A GPU with 80GB VRAM costs around $1-3 USD an hour on commodity clouds (i.e. the non-Big 3 bare metal providers e.g. https://getdeploying.com/reference/cloud-gpu/nvidia-h100). I think it's accessible to most middle class users in first world countries.

antinomicus · 2025-10-13T18:49:15 1760381355

Isn’t the whole point to run your model locally?

theptip · 2025-10-13T18:56:47 1760381807

No, that’s clearly not a goal of this project.

This is a learning tool. If you want a local model you are almost certainly better using something trained on far more compute. (Deepseek, Qwen, etc)

yorwba · 2025-10-13T18:56:47 1760381807

The 80 GB are for training with a batch size of 32 times 2048 tokens each. Since the model has only about 560M parameters, you could probably run it on CPU, if a bit slow.

simonw · 2025-10-13T20:14:33 1760386473

You can run a model locally on much less expensive hardware. It's training that requires the really big GPUs.

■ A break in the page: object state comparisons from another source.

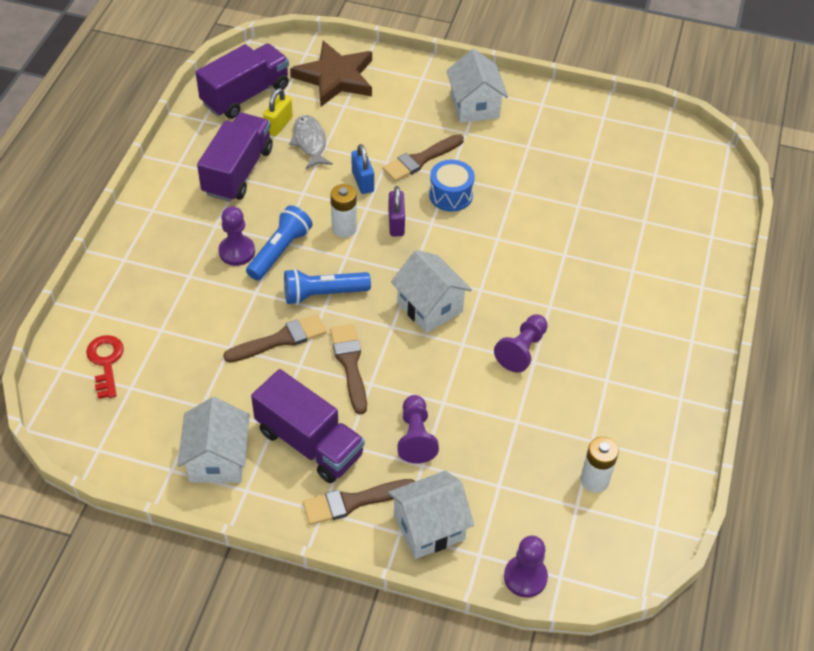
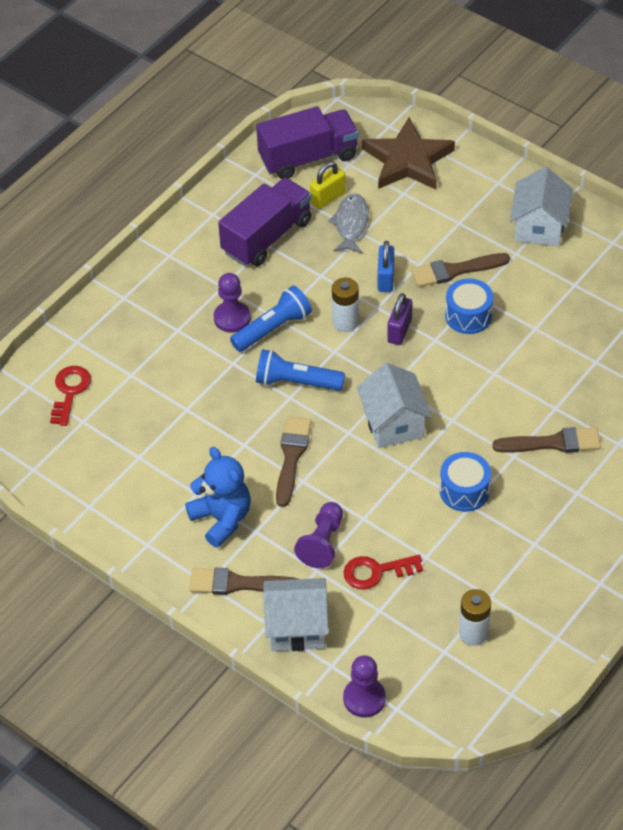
camera: 25 degrees right, 0 degrees up
(217, 459) = (133, 509): white house -> none
(280, 339) = (237, 415): brown brush -> brown brush (553, 443)
(309, 443) = (222, 519): purple truck -> blue teddy bear
(478, 449) = (376, 572): none -> red key
(522, 350) = (464, 491): purple pawn -> blue drum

jsight · 2025-10-13T19:39:13 1760384353

I'd guess that this will output faster than the average reader can read, even while using only CPU inferencing on a modern-ish CPU.

The param count is small enough that even cheap (<$500) GPUs would work too.

portaouflop · 2025-10-13T17:49:14 1760377754

If I have let’s say 40gb RAM does it not work at all or just take twice as long to train?

typpilol · 2025-10-13T18:02:27 1760378547

Won't work at all. Or if it does it'll be so slow since it'll have to go to the disk for every single calculation so it won't ever finish.

karpathy · 2025-10-13T19:51:17 1760385077

It will work great with 40GB GPU, probably a bit less than twice slower. These are micro models of a few B param at most and fit easily during both training and inference.

utopcell · 2025-10-14T02:34:38 1760409278

How low can this go? Can this run on a 5090 card (32GiB)?

JonathanFly · 2025-10-14T10:33:10 1760437990

Set nproc_per_node-1 instead of 8 (or run the training script directly instead of using torchrun) and set device_batch_size=4 instead of 32. You may be able to use 8 with a 5090, but it didn't work on my 4090. However it's way slower than expected, one H100 isn't 250x the 4090, so I'm not sure it's training correctly. I'll let it run overnight and see if the outputs make any sense, maybe the metrics are not accurate in this config.